The most statistically significant observations for CD3-stimulated (left) and CD3/CD28-costimulated (right) datasets. Only those features with p ≤ 0.05 for both the correlation coefficient and permutation test are shown. Features are organized by SOM clustering. Sequence-derived parameters are on top, with the others below. Color-coding is as in Fig. 2. The numbers in brackets indicate the genes for which gene ontologies, subcellular localization or structural classes were identified. Amino acids composition parameters were calculated for all the proteins. The actual number of proteins used in any individual analysis varied due to different amounts of missing data in different experiments and at different time points.

Of particular interest are the characteristics that indicated trends in more than one data set or at more than one time point. Of the 75 and 102 significant results in the CD3 stimulation and CD3/CD28 costimulation experiments, respectively, 44 (25%) were common to both (Fig. 3). Not a single parameter showed opposite correlation between the two experiments, indicating that CD28 activation mainly strengthens the signaling downstream of CD3 stimulation. Very early and late time points after CD3 or costimulation generally yielded stronger correlations. Some examples of these correlations are shown in Fig. 4.

Figure 4
figure 4

Examples of correlations between gene expression and proteome parameters. Comparison of the medians of gene expression (●) and medians of the observed/expected ratio of proteins associated with functional and structural variables (□). a, Protein amino acid phosphorylation, time point 3 in the CD3 dataset; b, SCOP classification of α/β proteins, time point 6 in the CD3 dataset; c, Gene ontology for receptor activity, time point 5 in the CD3/CD28-costimulated dataset; and d, Gene ontology for protein biosynthesis, time point 3 in the CD3/CD28-costimulated dataset. The graphs indicate both positive and negative correlations. The clusters are arranged so that the medians of gene expression along the time points are in descending order.

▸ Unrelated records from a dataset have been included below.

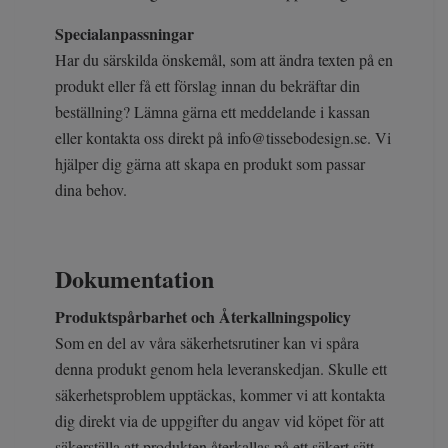
Specialanpassningar
Har du särskilda önskemål, som att ändra texten på en
produkt eller få ett förslag innan du bekräftar din
beställning? Lämna gärna ett meddelande i kassan
eller kontakta oss direkt på
info@tissebodesign.se
. Vi
hjälper dig gärna att skapa en produkt som passar
dina behov.
Dokumentation
Produktspårbarhet och Återkallningspolicy
Som en del av våra säkerhetsrutiner kan vi spåra
denna produkt genom hela leveranskedjan. Skulle ett
säkerhetsproblem upptäckas, kommer vi att kontakta
dig direkt via de uppgifter du angav vid köpet för att
säkerställa att produkten återkallas på ett säkert sätt.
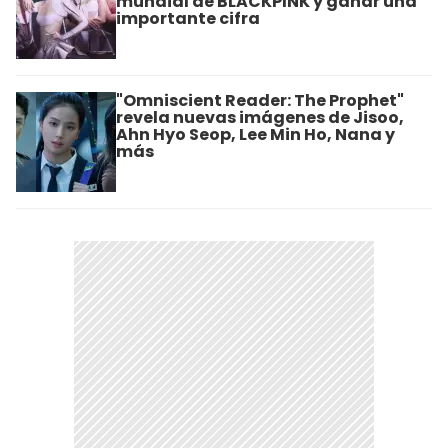
mundial de BLACKPINK y ganar una
importante cifra
"Omniscient Reader: The Prophet"
revela nuevas imágenes de Jisoo,
Ahn Hyo Seop, Lee Min Ho, Nana y
más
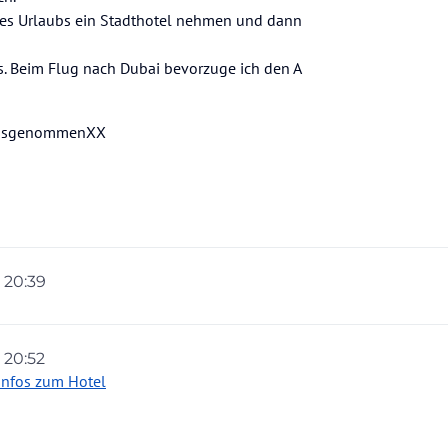
des Urlaubs ein Stadthotel nehmen und dann
ss. Beim Flug nach Dubai bevorzuge ich den A
rausgenommenXX
, 20:39
, 20:52
 Infos zum Hotel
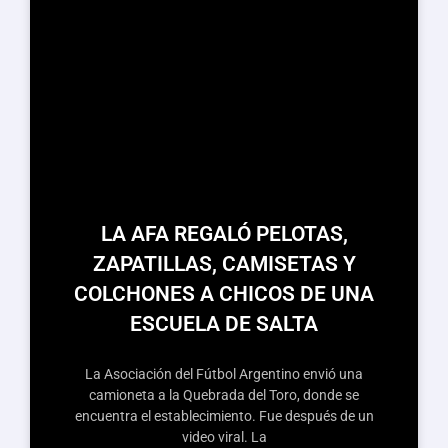
LA AFA REGALÓ PELOTAS,
ZAPATILLAS, CAMISETAS Y
COLCHONES A CHICOS DE UNA
ESCUELA DE SALTA
La Asociación del Fútbol Argentino envió una
camioneta a la Quebrada del Toro, donde se
encuentra el establecimiento. Fue después de un
video viral. La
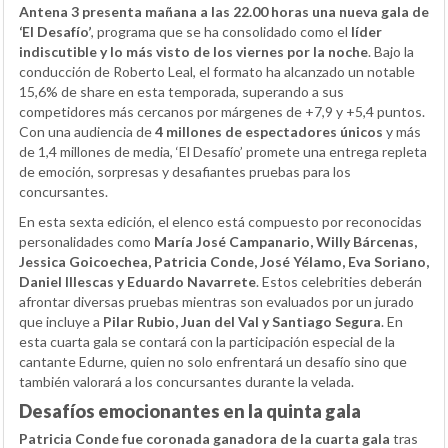
Antena 3 presenta mañana a las 22.00 horas una nueva gala de
‘El Desafío’
, programa que se ha consolidado como el
líder
indiscutible y lo más visto de los viernes por la noche
. Bajo la
conducción de Roberto Leal, el formato ha alcanzado un notable
15,6% de share en esta temporada, superando a sus
competidores más cercanos por márgenes de +7,9 y +5,4 puntos.
Con una audiencia de
4 millones de espectadores únicos
y más
de 1,4 millones de media, ‘El Desafío’ promete una entrega repleta
de emoción, sorpresas y desafiantes pruebas para los
concursantes.
En esta sexta edición, el elenco está compuesto por reconocidas
personalidades como
María José Campanario, Willy Bárcenas,
Jessica Goicoechea, Patricia Conde, José Yélamo, Eva Soriano,
Daniel Illescas y Eduardo Navarrete
. Estos celebrities deberán
afrontar diversas pruebas mientras son evaluados por un jurado
que incluye a
Pilar Rubio, Juan del Val y Santiago Segura
. En
esta cuarta gala se contará con la participación especial de la
cantante Edurne, quien no solo enfrentará un desafío sino que
también valorará a los concursantes durante la velada.
Desafíos emocionantes en la quinta gala
Patricia Conde fue coronada ganadora de la cuarta gala
tras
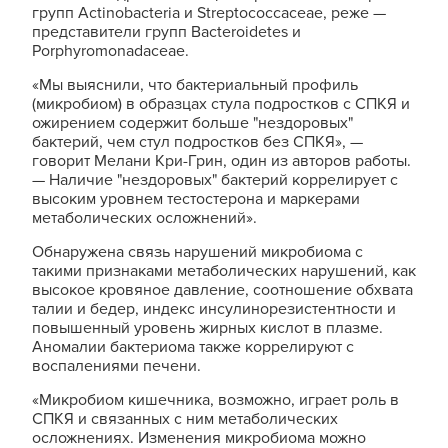
групп Actinobacteria и Streptococcaceae, реже —
представители групп Bacteroidetes и
Porphyromonadaceae.
«Мы выяснили, что бактериальный профиль
(микробиом) в образцах стула подростков с СПКЯ и
ожирением содержит больше "нездоровых"
бактерий, чем стул подростков без СПКЯ», —
говорит Мелани Кри-Грин, один из авторов работы.
— Наличие "нездоровых" бактерий коррелирует с
высоким уровнем тестостерона и маркерами
метаболических осложнений».
Обнаружена связь нарушений микробиома с
такими признаками метаболических нарушений, как
высокое кровяное давление, соотношение обхвата
талии и бедер, индекс инсулинорезистентности и
повышенный уровень жирных кислот в плазме.
Аномалии бактериома также коррелируют с
воспалениями печени.
«Микробиом кишечника, возможно, играет роль в
СПКЯ и связанных с ним метаболических
осложнениях. Изменения микробиома можно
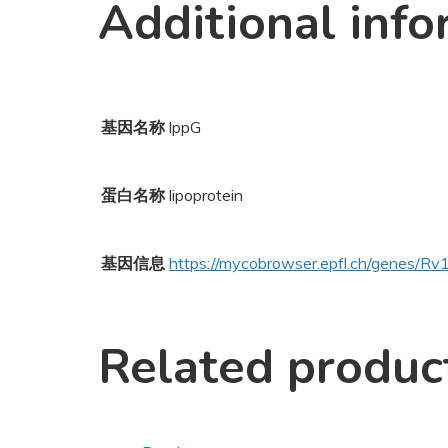
Additional info
基因名称
lppG
蛋白名称
lipoprotein
基因信息
https://mycobrowser.epfl.ch/genes/R
Related produc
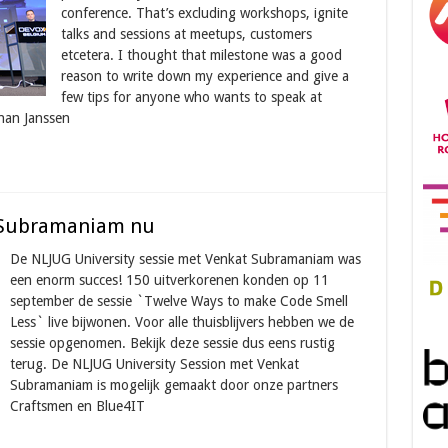
conference. That’s excluding workshops, ignite
talks and sessions at meetups, customers
etcetera. I thought that milestone was a good
reason to write down my experience and give a
few tips for anyone who wants to speak at
ohan Janssen
t Subramaniam nu
De NLJUG University sessie met Venkat Subramaniam was
een enorm succes! 150 uitverkorenen konden op 11
september de sessie `Twelve Ways to make Code Smell
Less` live bijwonen. Voor alle thuisblijvers hebben we de
sessie opgenomen. Bekijk deze sessie dus eens rustig
terug. De NLJUG University Session met Venkat
Subramaniam is mogelijk gemaakt door onze partners
Craftsmen en Blue4IT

Subcellular localization data were obtained from three individual sources: gene ontology [26], SCOP [27], and prediction. The consistency of the results from the three independent sources reflects the overall high quality of the analysis (Figs. 2 and 3). Membrane proteins showed a negative correlation; i.e., they are relatively underrepresented according to each of the three sources, although the extent of significance varies.

Amino acid frequencies for about half of the residues correlated with the level of gene expression. Lysine dominated the (R+K)/total parameter, correlating positively in both the CD3 and CD3/CD28 costimulation datasets. The aliphatic index, which measures the proportion of aliphatic residues (A, I, L, and V), correlated negatively in the CD3 dataset. The individual aliphatic residues, however, generally gave positive correlations, with the exception of L and V. The frequency of S and T correlated negatively with gene expression in both datasets. The data also suggest that aromatic residues do not generally covary with gene expression. The ratio of polar and large, negative, positive, as well as nonpolar and small residues correlated positively in both datasets. The effect was stronger in the costimulation dataset. Nonpolar residues correlated negatively. Overall hydropathy parameters correlated negatively with expression levels, although this type of correlation varied across time points, due most likely to differences in the parameters contributing to the hydropathy scales. The metabolic cost of amino acid production has been previously evaluated; e.g., for Escherichia coli [28]. However, the number of high-energy phosphate bonds required did not correlate with the results shown in Fig. 3. The most costly residues, W, F and Y, were not underrepresented, and the least costly amino acids, G and A (except for A at two time points in CD3/CD28 data), were not enriched.

Of particular interest are the characteristics that yielded negative correlations at early time points and positive correlations at late time points, and vice versa. The trend is from a negative towards a positive correlation for the ratio of positive amino acids and (R+K)/total parameters in the CD3 dataset, and D in the costimulation dataset. Serine showed the opposite trend in the CD3 dataset. The proportion of neutral residues and oxidoreductase activity correlated negatively at early time points, but only in the CD3 dataset. The ratio of nonpolar and small amino acids correlated negatively at early time points in the CD3 dataset and positively only at late time points in the costimulation dataset. These results clearly indicate a strong correlation between gene expression and the amino acid composition of protein products. In particular, polar and charged residues correlate strongly, and there is a biased occurrence of hydrophobic and aliphatic residues. Interestingly, leucine and isoleucine, which are hydrophobic structural isomers, had opposite correlations.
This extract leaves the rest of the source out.